EXERCISE INSTRUCTIONS.
Answer these questions using the text on GK's argument:
(a) According to the text, using Feldman-Ornstein allows the \(C^0\) condition to be upgraded to what?
(b) What does the text say condition (2) implies?
(c) Whose proof does the text say to follow in order to deduce that the conjugacies given are the isometries?

SOURCE TEXT.
The goal of this article is to follow GK’s argument using assumption (2) above. We make two observations on the above. First, using Feldman-Ornstein, we see that the \(C^0\) condition is somewhat unnecessary since we can upgrade it to a \(C^\infty\)-conjugacy. Second, we observe that condition (2) implies that the marked length spectrum is the same between the metrics. Thus with a little more work (i.e. following Otal’s proof, see for example Wilkinson’s notes) we can actually deduce that the conjugacies given are the isometries. One interesting question to explore is whether or not we can improve GK’s argument to get something like Otal. That is, if we assume the family of conjugacies ahead of time, can we use this Fourier result to prove that the conjugacies are actually the isometries? I am not sure of the result at the time of writing this.

GK Argument

We now prove the isospectral rigidty result. We first start by stating the theorem with all of the assumptions we’ll be using.

LISTED ENTRIES.
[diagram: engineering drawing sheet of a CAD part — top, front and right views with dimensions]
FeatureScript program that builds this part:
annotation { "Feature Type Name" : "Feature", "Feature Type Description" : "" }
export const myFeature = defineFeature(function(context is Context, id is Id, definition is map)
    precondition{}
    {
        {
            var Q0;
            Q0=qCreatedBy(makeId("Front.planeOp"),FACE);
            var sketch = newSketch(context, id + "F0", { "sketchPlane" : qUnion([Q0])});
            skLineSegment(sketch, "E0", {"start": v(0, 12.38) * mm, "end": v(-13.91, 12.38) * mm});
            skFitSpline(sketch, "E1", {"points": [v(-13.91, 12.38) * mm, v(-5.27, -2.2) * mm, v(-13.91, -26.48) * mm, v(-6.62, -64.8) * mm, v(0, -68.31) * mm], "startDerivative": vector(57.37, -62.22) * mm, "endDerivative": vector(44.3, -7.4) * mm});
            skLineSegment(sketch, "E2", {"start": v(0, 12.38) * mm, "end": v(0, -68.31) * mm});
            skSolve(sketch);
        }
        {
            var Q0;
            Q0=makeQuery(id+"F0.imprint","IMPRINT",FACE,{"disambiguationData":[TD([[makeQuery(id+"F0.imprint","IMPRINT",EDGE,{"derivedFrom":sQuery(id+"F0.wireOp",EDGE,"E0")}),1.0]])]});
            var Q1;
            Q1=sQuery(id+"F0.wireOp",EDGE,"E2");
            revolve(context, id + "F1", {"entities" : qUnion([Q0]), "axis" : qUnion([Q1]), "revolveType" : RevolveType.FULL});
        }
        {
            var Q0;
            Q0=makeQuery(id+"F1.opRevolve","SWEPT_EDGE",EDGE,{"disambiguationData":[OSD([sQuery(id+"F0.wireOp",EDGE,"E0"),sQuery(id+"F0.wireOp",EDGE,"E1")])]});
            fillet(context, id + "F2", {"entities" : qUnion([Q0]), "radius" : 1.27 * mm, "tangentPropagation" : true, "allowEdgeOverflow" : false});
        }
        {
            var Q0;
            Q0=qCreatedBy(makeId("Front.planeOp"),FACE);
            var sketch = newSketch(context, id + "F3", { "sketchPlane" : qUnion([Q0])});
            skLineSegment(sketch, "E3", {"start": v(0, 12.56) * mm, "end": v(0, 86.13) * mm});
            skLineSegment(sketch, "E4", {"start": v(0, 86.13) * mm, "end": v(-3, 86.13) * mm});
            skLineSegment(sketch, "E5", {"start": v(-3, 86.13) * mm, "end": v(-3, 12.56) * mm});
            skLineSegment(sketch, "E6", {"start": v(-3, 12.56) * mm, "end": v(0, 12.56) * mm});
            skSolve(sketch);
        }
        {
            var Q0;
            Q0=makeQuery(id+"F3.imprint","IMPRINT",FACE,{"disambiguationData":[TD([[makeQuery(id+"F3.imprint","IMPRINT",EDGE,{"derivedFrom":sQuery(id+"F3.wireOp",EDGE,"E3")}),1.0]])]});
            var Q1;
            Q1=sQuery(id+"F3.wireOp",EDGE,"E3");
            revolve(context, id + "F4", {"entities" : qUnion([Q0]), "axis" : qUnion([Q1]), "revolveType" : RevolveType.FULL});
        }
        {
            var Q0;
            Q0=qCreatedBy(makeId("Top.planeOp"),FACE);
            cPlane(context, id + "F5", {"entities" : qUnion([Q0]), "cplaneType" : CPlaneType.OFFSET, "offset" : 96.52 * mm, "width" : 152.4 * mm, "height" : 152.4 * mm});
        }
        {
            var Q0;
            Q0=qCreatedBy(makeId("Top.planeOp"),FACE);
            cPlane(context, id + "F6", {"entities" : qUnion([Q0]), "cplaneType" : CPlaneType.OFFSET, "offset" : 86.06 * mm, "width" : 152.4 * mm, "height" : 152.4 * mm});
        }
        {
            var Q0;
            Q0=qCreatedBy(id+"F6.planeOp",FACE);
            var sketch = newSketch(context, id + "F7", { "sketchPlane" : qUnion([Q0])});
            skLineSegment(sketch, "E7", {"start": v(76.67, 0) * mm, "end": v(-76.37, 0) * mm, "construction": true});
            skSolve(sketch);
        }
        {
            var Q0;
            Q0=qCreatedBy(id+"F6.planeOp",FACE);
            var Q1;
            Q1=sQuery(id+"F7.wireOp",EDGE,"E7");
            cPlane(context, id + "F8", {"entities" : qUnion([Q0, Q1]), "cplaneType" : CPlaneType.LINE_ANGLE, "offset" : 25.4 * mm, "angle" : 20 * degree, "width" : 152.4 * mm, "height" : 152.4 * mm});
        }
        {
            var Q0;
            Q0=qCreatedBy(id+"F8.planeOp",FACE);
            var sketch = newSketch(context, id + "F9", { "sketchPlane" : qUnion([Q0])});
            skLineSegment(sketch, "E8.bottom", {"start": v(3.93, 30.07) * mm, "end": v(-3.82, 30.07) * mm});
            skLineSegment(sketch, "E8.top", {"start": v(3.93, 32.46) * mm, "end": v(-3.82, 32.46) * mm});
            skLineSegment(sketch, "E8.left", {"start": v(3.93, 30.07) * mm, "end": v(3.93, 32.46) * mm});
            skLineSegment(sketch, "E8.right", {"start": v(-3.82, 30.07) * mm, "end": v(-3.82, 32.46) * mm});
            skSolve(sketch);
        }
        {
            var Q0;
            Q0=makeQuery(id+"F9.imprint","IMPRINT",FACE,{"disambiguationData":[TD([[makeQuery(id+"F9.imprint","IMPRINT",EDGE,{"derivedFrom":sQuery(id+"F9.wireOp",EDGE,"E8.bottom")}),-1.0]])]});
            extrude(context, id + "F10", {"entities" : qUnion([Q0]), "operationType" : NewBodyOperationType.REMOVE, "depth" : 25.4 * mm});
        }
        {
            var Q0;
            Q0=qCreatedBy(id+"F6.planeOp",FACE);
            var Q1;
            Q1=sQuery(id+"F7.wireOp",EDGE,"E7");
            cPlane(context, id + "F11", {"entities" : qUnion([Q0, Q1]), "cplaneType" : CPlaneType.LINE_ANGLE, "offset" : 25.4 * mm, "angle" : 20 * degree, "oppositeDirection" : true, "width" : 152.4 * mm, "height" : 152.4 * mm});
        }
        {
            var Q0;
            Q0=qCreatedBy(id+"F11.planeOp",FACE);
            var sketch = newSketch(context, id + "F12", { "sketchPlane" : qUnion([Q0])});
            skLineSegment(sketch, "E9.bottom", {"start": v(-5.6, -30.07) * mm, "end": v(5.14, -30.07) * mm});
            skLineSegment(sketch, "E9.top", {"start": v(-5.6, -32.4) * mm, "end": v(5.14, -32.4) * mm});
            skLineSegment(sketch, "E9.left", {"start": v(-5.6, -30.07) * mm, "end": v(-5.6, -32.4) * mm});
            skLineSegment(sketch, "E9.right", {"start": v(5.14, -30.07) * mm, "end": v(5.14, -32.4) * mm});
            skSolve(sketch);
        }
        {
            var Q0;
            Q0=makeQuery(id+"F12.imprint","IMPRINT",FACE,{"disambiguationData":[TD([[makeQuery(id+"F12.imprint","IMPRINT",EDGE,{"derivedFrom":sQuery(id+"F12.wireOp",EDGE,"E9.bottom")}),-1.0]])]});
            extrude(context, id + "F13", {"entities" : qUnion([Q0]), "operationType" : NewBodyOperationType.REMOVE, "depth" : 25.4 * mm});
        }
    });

EXERCISE RESULT.
(a) A \(C^\infty\)-conjugacy.
(b) That the marked length spectrum is the same between the metrics.
(c) Otal's proof.